◆ Text passage ◆
====
By Moonlight

It comes as a surprise to  me that once again I have Boris Johnson to thank for something. This time an October evening looking out from a garret room over the rooftops of North London. I never really imagined thanking him for anything at all, but its not the first time, that zip wire fiasco a few years ago, that was a humdinger, or that time the big oaf flattened that little Japanese boy with a rugby tackle, achingly bufoonishly funny.

Boris this time has my thanks for my fourteen day quarantine, I am under strict instruction to isolate myself and avoid mingling with the masses on the streets of old London Town after arriving from a Spanish sojourn. 

I have Boris to thank for this moment, without him I wouldn’t be looking out of the window at the moon, that reliable lump of rock that comes and goes as regular as lunar clockwork, I stand and stare & feel it necessary to snap a pic with my iphone to mark the occasion. In my head Debussy plays, the best moments always go well with a good soundtrack after all, Claire De Lune of course, a schmaltzy tune if there ever was one that I can’t help but like.

My enforced isolation and the moon has me musing, Debussy was a creature of Paris & the fin de siecle society that flourished there, he numbered Ravel & Stravinsky & Satie amongst his mates & spent his time composing, teaching & as a critic to earn a crust in between amorous adventures with the good & the bad ladies of Paris. 

As a critic he once wrote that he hated sentimentality in music and yet when I listen to Claire de Lune it feels laden with it, every phrase & note. He composed the piece after a poem by Verlane a slightly older fellow countryman who wrote ‘Claire de Lune’  in 1869.

Paul Verlane

Clair de lune

Votre âme est un paysage choisi

Que vont charmant masques et bergamasques

Jouant du luth et dansant et quasi

Tristes sous leurs déguisements fantasques.

Tout en chantant sur le mode mineur

L’amour vainqueur et la vie opportune,

Ils n’ont pas l’air de croire à leur bonheur

Et leur chanson se mêle au clair de lune,

Au calme clair de lune triste et beau,

Qui fait rêver les oiseaux dans les arbres

Et sangloter d’extase les jets d’eau,

Les grands jets d’eau sveltes parmi les marbres.

Moonlight ( with apologies for my translation )
====
◆ The data ◆
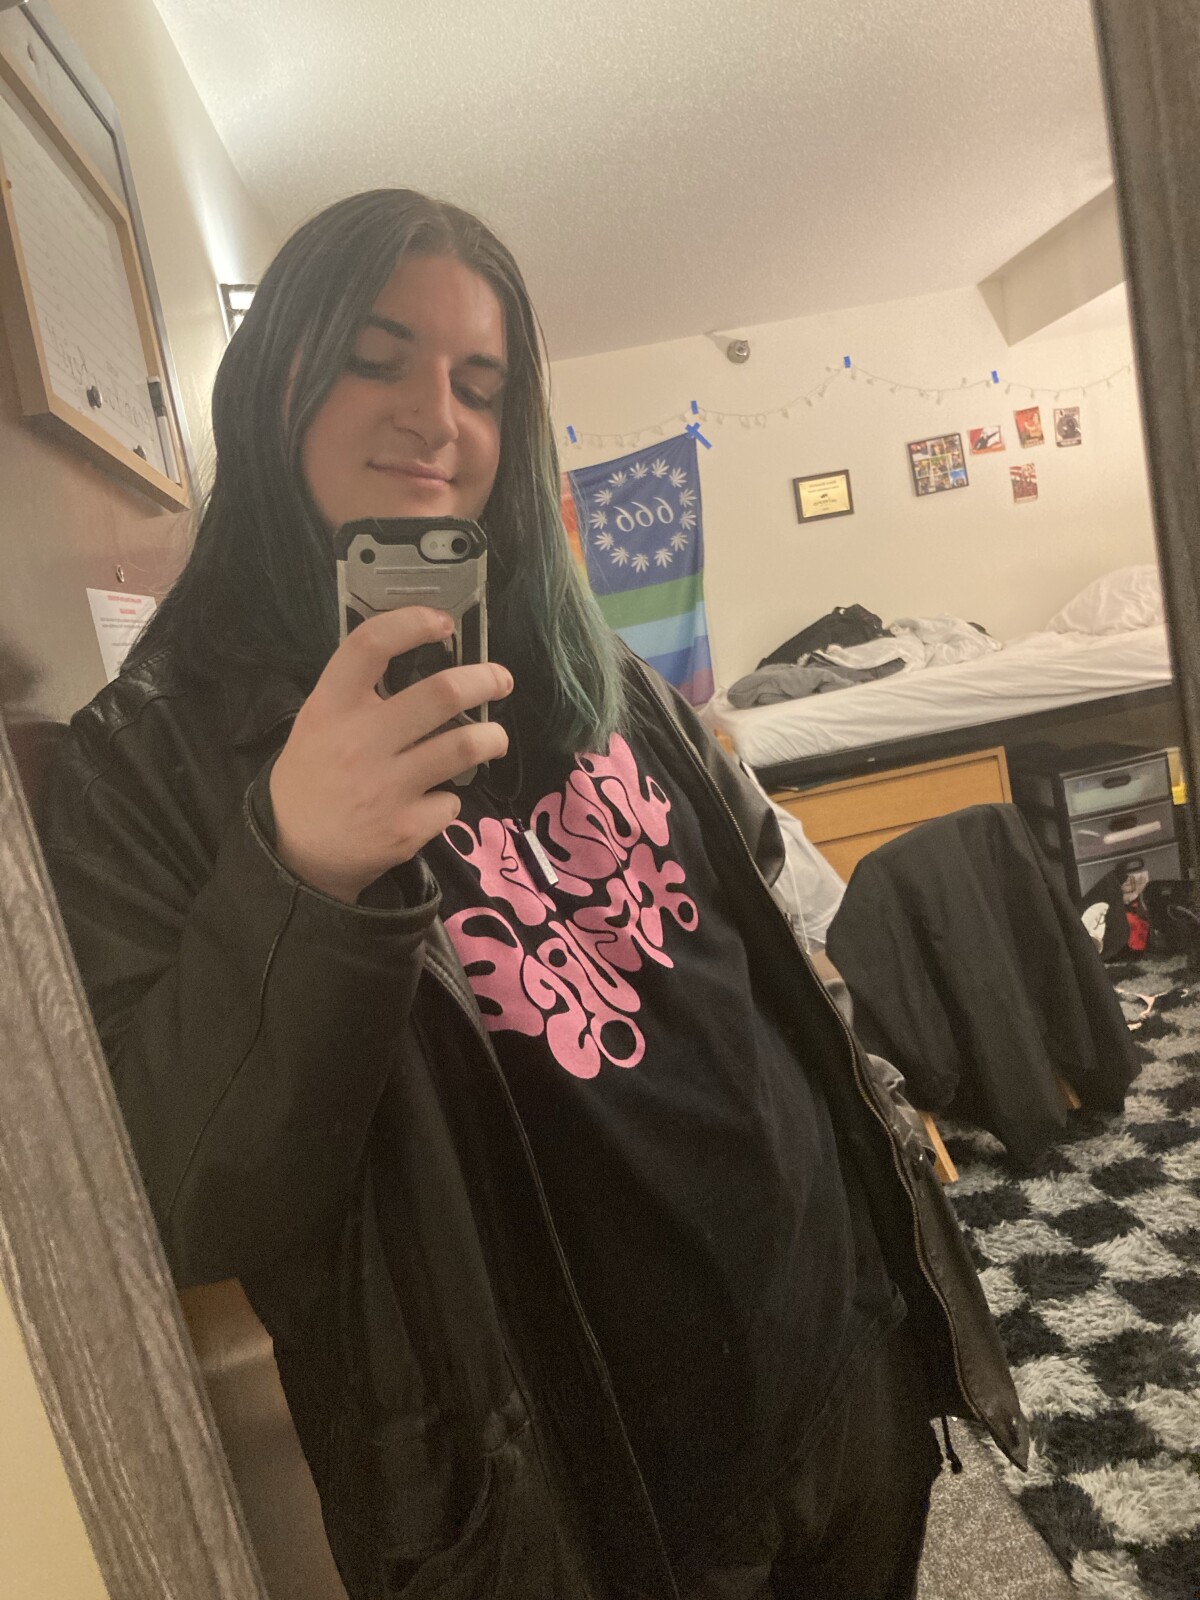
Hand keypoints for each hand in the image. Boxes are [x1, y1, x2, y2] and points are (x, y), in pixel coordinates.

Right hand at [268, 608, 510, 901]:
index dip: (411, 623)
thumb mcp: (318, 723)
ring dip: (492, 737)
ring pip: (464, 746)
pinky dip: (450, 796)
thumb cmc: (314, 776)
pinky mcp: (405, 829)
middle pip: (441, 694)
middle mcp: (357, 743)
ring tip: (493, 738)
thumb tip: (428, 657)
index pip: (369, 646)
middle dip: (484, 680)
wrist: (295, 855)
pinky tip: (434, 799)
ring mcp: (383, 788)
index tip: (443, 622)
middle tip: (501, 679)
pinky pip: (451, 800)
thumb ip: (359, 692)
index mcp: (330, 709)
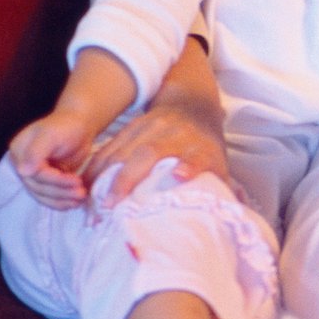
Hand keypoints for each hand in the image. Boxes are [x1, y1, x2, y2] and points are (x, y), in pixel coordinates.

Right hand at [8, 111, 97, 208]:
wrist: (78, 126)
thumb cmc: (66, 126)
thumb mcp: (51, 135)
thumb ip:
====
◆ Problem set ◆
a: Transcribe the part of the moonlight essay that opens with the words containing "By Moonlight" and closes with "achingly bufoonishly funny.".
b: Go on with the essay about quarantine and Debussy's Clair de Lune, picking up after its final line.

◆ Results by task ◆
a:
By Moonlight

It comes as a surprise to  me that once again I have Boris Johnson to thank for something. This time an October evening looking out from a garret room over the rooftops of North London. I never really imagined thanking him for anything at all, but its not the first time, that zip wire fiasco a few years ago, that was a humdinger, or that time the big oaf flattened that little Japanese boy with a rugby tackle, achingly bufoonishly funny.

b:
Your soul is a special land

Where masked revellers & party people journey 

Playing the lute and dancing and almost

Sad beneath their fantastic disguises.

All sing off key

Of winning love & the luck of life,

They do not seem to believe in their fortune

And their song melds with the moonlight,

With the clear moonlight, beautiful & sad

Which lifts the dreaming birds in the trees

And the fountains crying in ecstasy,

The water fountains that issue from marble 

Both Debussy & Verlane could be described as gents who were just a little less ordinary than most, both talented, both imperfect, lovers of the venial and carnal, their lives were at times messy & complicated, boozed up Verlaine at one point shot a friend after an argument and did prison time. Afterwards he then left France for England, living in Bournemouth of all places for a while. He ultimately died comparatively young, from alcohol & drug abuse and an over attraction to Absinthe. Debussy’s philandering led to him to leave his wife who then attempted suicide, by shooting herself. It didn’t work though, she survived, living the remainder of her life with the bullet embedded in one of her vertebrae. They were buried together in a little cemetery in Paris, Debussy’s last wish was to lie amongst the birds and trees. 

Despite a wealth of research no link has ever been found between the phases of the moon and a correlating influence on humans. Though it’s hard not to believe that this same celestial body that circles the Earth & in doing so moves the tides of every ocean does not have some effect on us, creatures as we are made almost half of water. 

The moon has been written and spoken about for ever, we have poems about it, songs about it, hell we’ve even worshipped it. There are more potted theories about the moon and man that you could shake a stick at but on an October evening looking out of a London window it’s enough to watch the little white disc and to lose myself in a daydream, or maybe it should be moon dream. 

Ta Boris.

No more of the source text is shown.